GAIA-102 cells, an off-the-shelf and highly activated NK-like cell product, elicit endogenous immune cell responses in solid tumor model 

[Background] We have developed a novel method for generating highly activated NK-like cells (GAIA-102) from mixed peripheral blood mononuclear cells. Currently, three Phase I clinical trials are being conducted on patients with solid tumors. In preclinical studies, GAIA-102 has demonstrated two anti-tumor mechanisms in preclinical studies: significant mass reduction and the establishment of anti-tumor-acquired immunity. However, the underlying mechanism remains to be elucidated. This study aims to understand the interaction between GAIA-102 and the host immune response. [Methods]CT26-GFP cells were intraperitoneally injected into Balb/c mice, followed by intraperitoneal administration of GAIA-102 with IL-2. After one or three treatment cycles, spleens were harvested and manually dissociated and then analyzed by flow cytometry to evaluate antigen-presenting cells(APCs) , including conventional dendritic cells (cDC) and macrophages.

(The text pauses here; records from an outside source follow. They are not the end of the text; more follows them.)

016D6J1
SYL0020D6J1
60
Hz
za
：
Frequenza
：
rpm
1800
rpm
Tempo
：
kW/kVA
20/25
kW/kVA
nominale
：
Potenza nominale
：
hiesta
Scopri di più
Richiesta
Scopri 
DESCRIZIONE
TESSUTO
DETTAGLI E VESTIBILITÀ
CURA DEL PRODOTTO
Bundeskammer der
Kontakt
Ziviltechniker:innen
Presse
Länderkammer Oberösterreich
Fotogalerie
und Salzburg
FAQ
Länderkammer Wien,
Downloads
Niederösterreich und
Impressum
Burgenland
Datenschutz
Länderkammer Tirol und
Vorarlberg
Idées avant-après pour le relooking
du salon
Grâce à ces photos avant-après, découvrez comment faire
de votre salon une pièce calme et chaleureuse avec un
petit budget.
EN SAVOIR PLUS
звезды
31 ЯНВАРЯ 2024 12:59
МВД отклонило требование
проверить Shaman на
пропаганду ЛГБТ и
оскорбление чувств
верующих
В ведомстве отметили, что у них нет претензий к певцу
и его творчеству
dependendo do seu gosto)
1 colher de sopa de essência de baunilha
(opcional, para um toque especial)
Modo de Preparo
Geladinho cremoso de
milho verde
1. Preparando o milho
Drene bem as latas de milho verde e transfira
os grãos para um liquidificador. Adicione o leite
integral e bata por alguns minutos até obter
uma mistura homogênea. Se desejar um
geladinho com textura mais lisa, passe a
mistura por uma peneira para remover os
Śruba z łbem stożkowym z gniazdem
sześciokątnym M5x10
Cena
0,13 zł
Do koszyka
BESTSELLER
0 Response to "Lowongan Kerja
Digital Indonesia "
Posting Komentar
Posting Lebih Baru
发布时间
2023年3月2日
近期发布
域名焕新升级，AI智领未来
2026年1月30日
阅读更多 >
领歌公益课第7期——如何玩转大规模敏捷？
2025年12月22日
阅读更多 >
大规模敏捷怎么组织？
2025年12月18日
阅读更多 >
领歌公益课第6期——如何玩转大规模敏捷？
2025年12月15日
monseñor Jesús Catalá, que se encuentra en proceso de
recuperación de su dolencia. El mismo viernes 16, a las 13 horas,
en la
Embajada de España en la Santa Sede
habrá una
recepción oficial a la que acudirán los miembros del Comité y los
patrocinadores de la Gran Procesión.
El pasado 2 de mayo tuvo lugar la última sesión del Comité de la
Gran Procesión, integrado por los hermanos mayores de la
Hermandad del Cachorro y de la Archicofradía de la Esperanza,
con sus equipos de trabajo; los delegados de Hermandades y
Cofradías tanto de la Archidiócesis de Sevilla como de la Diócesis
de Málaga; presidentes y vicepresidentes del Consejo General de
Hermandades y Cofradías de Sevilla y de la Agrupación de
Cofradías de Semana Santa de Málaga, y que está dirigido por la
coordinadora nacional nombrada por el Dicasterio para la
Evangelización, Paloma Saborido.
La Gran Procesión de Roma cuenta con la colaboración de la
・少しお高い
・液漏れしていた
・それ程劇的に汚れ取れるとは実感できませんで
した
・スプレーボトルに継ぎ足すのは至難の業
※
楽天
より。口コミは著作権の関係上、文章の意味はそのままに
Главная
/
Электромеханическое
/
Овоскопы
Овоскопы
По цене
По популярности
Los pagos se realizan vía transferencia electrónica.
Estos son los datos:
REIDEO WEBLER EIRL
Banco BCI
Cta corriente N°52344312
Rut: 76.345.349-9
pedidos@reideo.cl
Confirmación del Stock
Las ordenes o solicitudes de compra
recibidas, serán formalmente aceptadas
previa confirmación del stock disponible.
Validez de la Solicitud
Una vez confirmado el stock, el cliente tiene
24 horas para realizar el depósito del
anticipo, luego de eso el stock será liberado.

Additionally, CD4+ and CD8+T cells were isolated for CT26-specific T cell response Enzyme-Linked Immunospot (ELISPOT) assay. [Results]The treatment with GAIA-102 resulted in a substantial increase in cDC counts and induced a shift in the M1 macrophage phenotype. ELISPOT assays demonstrated dose-dependent enhancements in CT26-specific T lymphocytes(CTLs) response in GAIA-102 treated mice. [Conclusion] GAIA-102 therapy can stimulate the recruitment of effector APCs and enhance the CTLs response, aligning with our preclinical findings.